There are some people who really do set up shrines to Elvis, but Ramsden isn’t one of them. Rather, as associate registrar, she’s been deeply involved in receiving and organising the exhibition “Elvis at 21” from the Smithsonian Institution’s National Portrait Gallery and de facto, the NPG’s Elvis expert.
The teddy bear song comes from the 1957 film “Loving You,” which, along with “Love me Tender”, “Jailhouse Rock” and “King Creole”, is one of Elvis’s earliest movies.
Ramsden tells me with some excitement that throughout the exhibition, which runs until March, they’ll be screening “Love Me Tender” every day. She’s sure the exhibition is going to be a great family, Christmas and summer holiday show and it’ll still be running when the next Parkes Elvis Festival is on in January.
While walking through the photos, she regales me with Elvis stories. At school his interests in music and movies didn’t hit the spot with the sporty crowd, but even then he was drop-dead gorgeous and he knew it, cultivating the moody appearance and sultry look that he attributed to his partial native American ancestry.
He wasn’t gay, but considering just how beautiful he was, Ramsden doesn’t blame the gay community for floating the idea. Far from it, “he absolutely adored women and that’s why they adored him”. Nor was he racist, though he didn’t believe in mixed-race marriages. You can tell she’s a fan.
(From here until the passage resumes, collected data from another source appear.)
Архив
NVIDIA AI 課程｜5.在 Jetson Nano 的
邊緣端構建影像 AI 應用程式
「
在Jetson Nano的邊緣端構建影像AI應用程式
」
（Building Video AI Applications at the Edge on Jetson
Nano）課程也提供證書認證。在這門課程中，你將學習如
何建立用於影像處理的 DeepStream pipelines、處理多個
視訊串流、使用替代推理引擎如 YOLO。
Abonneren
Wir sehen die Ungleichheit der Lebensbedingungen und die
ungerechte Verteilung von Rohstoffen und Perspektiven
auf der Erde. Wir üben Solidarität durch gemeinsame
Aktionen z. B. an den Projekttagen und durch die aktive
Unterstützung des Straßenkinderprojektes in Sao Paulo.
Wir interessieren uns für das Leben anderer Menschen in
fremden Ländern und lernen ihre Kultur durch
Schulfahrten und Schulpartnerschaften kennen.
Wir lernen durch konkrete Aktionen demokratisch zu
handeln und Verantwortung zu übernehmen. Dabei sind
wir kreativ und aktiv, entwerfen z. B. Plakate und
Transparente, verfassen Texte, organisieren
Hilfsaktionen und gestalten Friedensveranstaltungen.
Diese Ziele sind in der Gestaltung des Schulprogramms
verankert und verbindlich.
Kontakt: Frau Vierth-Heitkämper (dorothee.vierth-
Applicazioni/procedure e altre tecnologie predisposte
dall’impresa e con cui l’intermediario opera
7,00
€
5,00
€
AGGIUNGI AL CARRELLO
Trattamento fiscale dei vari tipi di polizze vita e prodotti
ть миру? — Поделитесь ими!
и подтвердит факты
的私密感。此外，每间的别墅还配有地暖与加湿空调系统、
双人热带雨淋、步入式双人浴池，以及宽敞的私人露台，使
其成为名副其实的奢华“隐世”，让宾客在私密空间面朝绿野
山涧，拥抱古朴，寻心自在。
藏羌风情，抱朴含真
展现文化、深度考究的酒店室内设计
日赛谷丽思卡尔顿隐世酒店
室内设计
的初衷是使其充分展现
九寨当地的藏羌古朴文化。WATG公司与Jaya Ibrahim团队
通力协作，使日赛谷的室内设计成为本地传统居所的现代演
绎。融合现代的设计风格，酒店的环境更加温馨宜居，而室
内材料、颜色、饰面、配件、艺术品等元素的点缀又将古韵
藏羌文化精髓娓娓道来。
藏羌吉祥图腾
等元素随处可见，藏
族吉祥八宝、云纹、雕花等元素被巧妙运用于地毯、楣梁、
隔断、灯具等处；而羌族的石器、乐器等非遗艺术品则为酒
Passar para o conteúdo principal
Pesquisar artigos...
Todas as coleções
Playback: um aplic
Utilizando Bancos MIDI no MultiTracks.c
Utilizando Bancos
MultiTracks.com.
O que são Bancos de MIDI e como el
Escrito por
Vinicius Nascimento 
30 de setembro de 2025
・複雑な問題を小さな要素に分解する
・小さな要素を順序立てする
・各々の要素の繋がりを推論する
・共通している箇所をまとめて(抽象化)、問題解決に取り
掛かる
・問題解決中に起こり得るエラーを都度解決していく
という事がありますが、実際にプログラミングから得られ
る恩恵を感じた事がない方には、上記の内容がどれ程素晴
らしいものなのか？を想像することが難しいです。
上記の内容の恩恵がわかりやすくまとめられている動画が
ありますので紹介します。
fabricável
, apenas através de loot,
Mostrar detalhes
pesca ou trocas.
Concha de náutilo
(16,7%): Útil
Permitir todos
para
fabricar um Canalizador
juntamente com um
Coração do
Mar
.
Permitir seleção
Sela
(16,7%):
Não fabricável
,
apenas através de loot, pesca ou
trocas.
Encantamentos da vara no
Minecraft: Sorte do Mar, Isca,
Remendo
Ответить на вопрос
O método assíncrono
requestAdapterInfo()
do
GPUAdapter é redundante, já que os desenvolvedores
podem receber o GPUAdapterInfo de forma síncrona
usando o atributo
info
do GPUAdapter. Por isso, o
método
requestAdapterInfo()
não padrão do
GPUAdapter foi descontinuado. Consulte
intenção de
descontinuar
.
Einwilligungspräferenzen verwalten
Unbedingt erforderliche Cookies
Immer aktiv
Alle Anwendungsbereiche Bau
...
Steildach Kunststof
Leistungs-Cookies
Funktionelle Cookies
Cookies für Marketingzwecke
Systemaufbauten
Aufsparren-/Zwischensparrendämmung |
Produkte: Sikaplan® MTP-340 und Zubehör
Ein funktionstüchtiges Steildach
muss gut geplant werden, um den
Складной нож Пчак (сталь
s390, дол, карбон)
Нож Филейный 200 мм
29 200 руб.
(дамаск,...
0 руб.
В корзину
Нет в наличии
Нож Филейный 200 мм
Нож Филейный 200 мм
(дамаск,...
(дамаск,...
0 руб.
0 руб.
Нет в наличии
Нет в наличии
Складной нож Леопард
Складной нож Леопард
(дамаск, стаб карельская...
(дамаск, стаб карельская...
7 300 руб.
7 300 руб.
But, she cautions, in this show we’re looking at a “snapshot” of Elvis at 21. He hasn’t met Priscilla, he’s not on prescription drugs, he hasn’t yet been conscripted into the army and sent to Germany and he’s probably not much interested in cheeseburgers.
What we are actually seeing are photos taken by the commercial snapper Alfred Wertheimer, hired by RCA Victor in 1956 to shoot promotional images of the new boy when he switched from Sun Records to the bigger recording group.
So, this is Elvis in the first flush of success – not totally au naturel, for the Machiavellian Col. Tom Parker was by now busy making him a superstar – but still young and optimistic.
Parker, an illegal immigrant from the Netherlands, was never a colonel or a Tom, but he was a marketing genius, creating the Elvis brand and creaming a fortune off the top. Later Parker would interfere with his life, micromanage his marriage, prevent him from touring worldwide and force him into the countless bland movies that fans loved.
The 21-year-old Elvis loved clothes, his mum Grace, girls and movie stars such as Marlon Brando and James Dean, whom he tried to emulate, posing in one photo with a motorbike.
Above all, he loved all kinds of music, including that of Mario Lanza and Liberace and would surprise his fans with unexpected numbers such as “O Sole Mio”.
But, Ramsden cautions, we mustn’t forget just how shocking Elvis’ sexuality was at the time, so Wertheimer doesn’t show much of his notorious pelvis in action. He does, however, show us Elvis tongue-kissing a young waitress – “the girl of the day,” she says – a shockingly provocative image.
And yet he was a fine gospel singer and a good boy at heart who looked after his family, including his father’s second family.
“Elvis at 21”, National Portrait Gallery, paid exhibition, until March 10, 10am to 5pm daily. Closed Christmas Day.